Пока Дагиды хлопотали, Рагана смотрела на своё отражение и вдруг поняла: она не узнаёт себя. Вьющиеся каштановые локоны осторожно собрались в свободную, небрежную косу; лицо показалось особенно мягким, будто от прикосновения чужих рук на щеках проступил смущённый румянец; на одной скуле играла родинка,  которую она не замечала раньше. Глаза – ореховые, глубокие, как рассветное озеро, – смотрели на неё грустно и растерянно, девичья наивность смешивалась с чистым страхом перемен.

За высокими окнами прятались первые лучи солнца – тот единственный день, в который даже стены Библиотеки начинали дышать по-особенному, подрагивая в преддверии чему-то новому. Внезапно в мутном стекле окна промелькнула тень ― крупная, стремительная, почти бесшумная, если не считать глухого хлопка крыльев. На миг ей показалось: за стеклом – ворон, огромный, чёрный как ночь на дне колодца.

Вообще-то в Библиотеке воронов почти не бывало. Местная магия не любила иноземцев – ни зверь сюда не залетит, ни нечисть не проскользнёт. Но про ворон ещё с детских книг шепчут: они приносят вести с той стороны, где заканчивается всё определённое. Посланники самой Смерти и её верные слуги? Пронзительное карканье резануло воздух – не тревожное, скорей предостерегающее. Рагана подняла глаза и на секунду встретила пристальный бездонный взгляд ворона. Затем птица исчезла – будто ночной порыв ветра унёс её через каменные лабиринты башен.

Рагана глубоко вздохнула и прищурилась на своё отражение в старом, чуть мутном зеркале. Щёки всё ещё хранили жар сна, по носу и лбу разбежались веснушки, а губы тянулись сложиться в ту самую, «правильную» улыбку – ту, которой она выражала покорность судьбе, а на самом деле прятала лёгкую насмешку. Только вот в глазах отражалась настоящая Рагана: немного взбалмошная, с упрямым блеском и той вечной жаждой приключений, которую никакая церемония не могла выветрить.

«Вот бы сейчас зашёл Даргол, – мелькнула мысль, и уголки рта тут же задрожали от улыбки, – наверняка съязвил бы что-нибудь колкое. Вроде: "Рагана, только ты можешь выйти к гостям Библиотеки так, словно всю ночь сражалась с демонами за соседней полкой!".

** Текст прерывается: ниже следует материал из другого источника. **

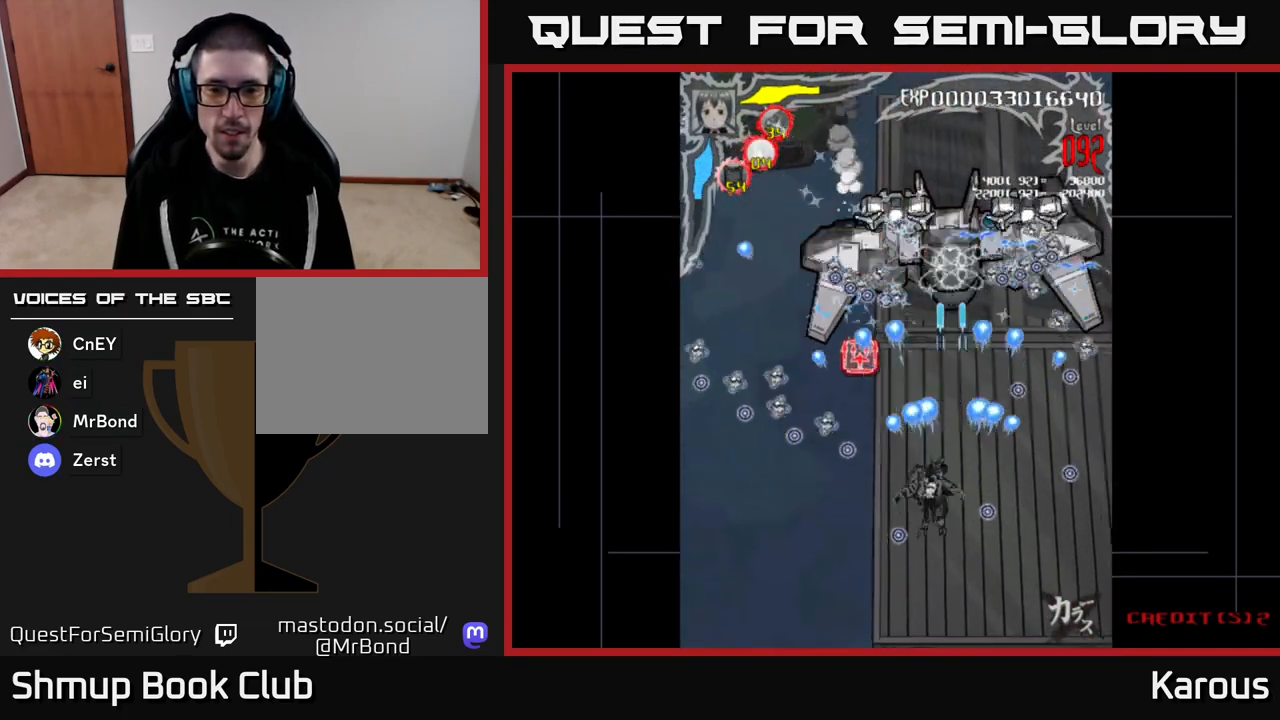
{"buttons": ["A", "DPAD_DOWN", "DPAD_LEFT"], "events": [[217, "DPAD_LEFT", "up"], [267, "DPAD_RIGHT", "down"], [300, "DPAD_RIGHT", "up"], [367, "DPAD_UP", "up"], [400, "DPAD_DOWN", "down"], [500, "DPAD_LEFT", "down"]]}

Рагана чуть смягчила взгляд – и только сейчас поняла: ни в одном из редких, расплывчатых снов прошлого не находилось ничего, что напоминало бы её нынешний взгляд. Ореховые глаза, с золотым искорками, не принадлежали ни прежней жизни, ни детству, ни родителям. Эти глаза и это имя были только её. Только здесь и только теперь.

А за спиной тем временем младшая Дагида не затыкалась ни на секунду, словно перед ней стояла не живая девушка, а безграничная чернильница, куда можно выливать все библиостанские наставления. Один жест – к поклону, второй – к улыбке, третий – не разговаривать первой, четвёртый – держать спину прямо. Младшая Дагида тем временем не унималась, строя цепь полезных наставлений – то о значении каждого жеста в ритуале, то о недопустимости случайных разговоров с гостями, то о необходимости особенно чинного поклона перед Великим Хранителем.

– Рагана, помните, вы теперь Хранительница Жизни! Держите руки сложенными – вот так, не спеша, – тревожно лепетала она, поправляя воротник уже в третий раз. – И слова не говорите без позволения, когда встретитесь с Избранными, иначе…

– …иначе ваше настроение испортится на всю неделю, – не выдержала и хихикнула Рагана, прикрывая злополучное пятно в складках мантии. – Уж не тревожьтесь, Дагида. Я справлюсь.

Старшая Дагида не вмешивалась в перебранки и предпочитала роль молчаливого заклинателя. Что-то шептала над тяжёлым кулоном на потемневшей цепочке – той самой магической вещицей, которую выдают стражам для ритуалов. Закончив заклинание, она без слов надела кулон на шею Раганы.

– Поторопись, дитя, – велела она тихо, но так, что воздух однозначно стал гуще. – Не задерживай ритуал – Избранные должны быть встречены вовремя.

Рагана опустила голову, чувствуя, как внутри нее взбодрился азарт и страх: сегодня судьба могла привести сюда любого – и на неё будет смотреть тот, кто в сердце своем хранит самую важную, смертельно опасную тайну.

Дагиды, не терпя промедления, слаженно вытолкали Рагану за порог. Придётся идти – другого выхода не было. В коридоре пахло чернилами и сыростью. А ещё – напряжением. Каждая тень, будто, собиралась отговорить девушку от инициации в Хранительницу Жизни.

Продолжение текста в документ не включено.